Olhei para Bridget e ergui as mãos mostrando-lhe a evidência.
— Temos de encontrá-los, falta apenas uma peça para o quebra-cabeça se encaixar.
✦✦
Depois de passarmos por entre criados com enfeites de casamento em mãos e guardas preparando cavalos na parte externa da entrada principal do palácio, subimos as escadas o mais rápido que podíamos e dobramos o corredor dos cômodos de arte.
Conforme combinamos, Heilee, Fiore e Liam estavam à nossa espera.
Logo que passamos pela porta, Fiore a fechou, deixando-nos a sós para tratar de um assunto delicado.
— Liam, creio que Heilee tenha lhe contato tudo até aqui. — chamei-o, sentando-me no banco do piano e ele assentiu. — Eu e Bridget encontramos o veneno nas rosas e na placa memorial da princesa Klemaant, indicando que, muito provavelmente, a grã-duquesa envenenou o rei.
— Temos péssimas notícias também. — Heilee comentou com um sorriso nada agradável.
Tornei a olhar para Liam e ele suspirou, apertando o papel amarelado em suas mãos.
— Isaac havia deixado o mapa comigo, mas eu não tinha visto seu conteúdo por falta de interesse. — disse, estendendo o rolo na minha direção.
O ar pareceu se apertar em meus pulmões assim que o abri.
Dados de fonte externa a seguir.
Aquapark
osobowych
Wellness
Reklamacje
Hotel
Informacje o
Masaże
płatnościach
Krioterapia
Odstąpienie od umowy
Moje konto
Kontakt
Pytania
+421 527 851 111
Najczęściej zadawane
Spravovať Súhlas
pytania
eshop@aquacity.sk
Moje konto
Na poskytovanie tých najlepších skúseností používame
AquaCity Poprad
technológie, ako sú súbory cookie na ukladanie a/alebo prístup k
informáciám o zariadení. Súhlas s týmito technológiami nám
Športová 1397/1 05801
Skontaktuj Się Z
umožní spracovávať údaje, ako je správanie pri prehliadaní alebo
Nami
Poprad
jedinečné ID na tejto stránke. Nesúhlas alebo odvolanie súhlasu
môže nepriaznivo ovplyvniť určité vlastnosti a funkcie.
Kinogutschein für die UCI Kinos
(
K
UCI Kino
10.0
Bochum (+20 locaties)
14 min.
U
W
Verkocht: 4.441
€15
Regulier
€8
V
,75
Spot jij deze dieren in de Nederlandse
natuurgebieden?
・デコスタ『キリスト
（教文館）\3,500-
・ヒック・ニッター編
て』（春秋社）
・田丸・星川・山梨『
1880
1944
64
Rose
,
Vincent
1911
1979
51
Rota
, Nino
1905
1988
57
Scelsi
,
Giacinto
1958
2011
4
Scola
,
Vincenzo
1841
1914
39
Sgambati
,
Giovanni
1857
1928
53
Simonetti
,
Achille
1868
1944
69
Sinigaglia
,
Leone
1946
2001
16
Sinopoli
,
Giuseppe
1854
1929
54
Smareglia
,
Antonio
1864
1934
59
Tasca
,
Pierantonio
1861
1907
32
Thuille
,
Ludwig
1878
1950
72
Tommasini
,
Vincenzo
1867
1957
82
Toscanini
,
Inúmeras possibilidades vieram em minha cabeça, mas apenas uma dava-me calafrios.
— É o mapa do palácio, mais especificadamente das rotas de fuga para caso ocorra alguma emergência e a Família Real tenha de escapar. Somente o rei e sua guarda pessoal tem acesso a tais informações. — ele explicou.
— Ou seja... — sussurrei, temendo a resposta que viria a seguir.
— Zen pretende invadir o palácio para matar o rei e tomar o trono com a ajuda da grã-duquesa.
Deuses... eles vão... eles querem...
Isaac corre perigo.
— Isaac! — quase gritei, sentindo o pânico me tomar ao conectar os pontos. — Eles vão matá-lo também! Temos de impedir!
— O que quer dizer? Matar como? — Heilee perguntou, tão preocupada como o restante.
— Está completamente evidente! — peguei o mapa, girando-o na direção deles. — Eles querem o mapa para matar Van John e Isaac, o herdeiro do trono. E é provável que o façam amanhã, no dia do matrimônio real, quando todos estarão entretidos e reunidos para a união dos novos governantes de Spéir.
Logo que compreenderam a gravidade da situação, arregalaram os olhos, descrentes. Tudo esteve bem planejado bem debaixo de nossos narizes.
— Temos de agir rápido. Faltam apenas horas para o casamento. — Liam concordou, mexendo os olhos impacientes.
— Mas de que forma? — Bridget indagou em um desespero aparente.
— Eu tenho um plano, mas precisaremos de um pássaro mensageiro. Nunca chegaríamos ao Litoral a tempo. — apertei os lábios, pensativa.
— Pretende pedir ajuda ao meu pai? — Heilee perguntou e eu assenti.
— Zen certamente usará os guardas de sua posse e não sabemos o que esperar das Sullivan. Necessitamos do nosso próprio exército, que jamais deixaria o reino cair nas mãos do Segundo Príncipe. — falei, convicta. — Lutaremos ao lado dos piratas de Hawkins, das meninas de Mama e de todos os cidadãos de Spéir que quiserem se juntar a nós.
— Certo. — Liam se levantou, apoiando-nos. — Mandarei um pássaro com uma carta explicando a situação e um pedido para que o pai de Mabel compartilhe uma cópia da matriz do mapa com Hawkins e os demais para traçarmos um plano amanhã.
Todos nós assentimos e tomamos nossas posições, dispostos a trabalharmos pela noite a dentro para que tudo ocorresse conforme planejamos.
O jogo de Zen Harrington e Elga Sullivan acabaria em breve.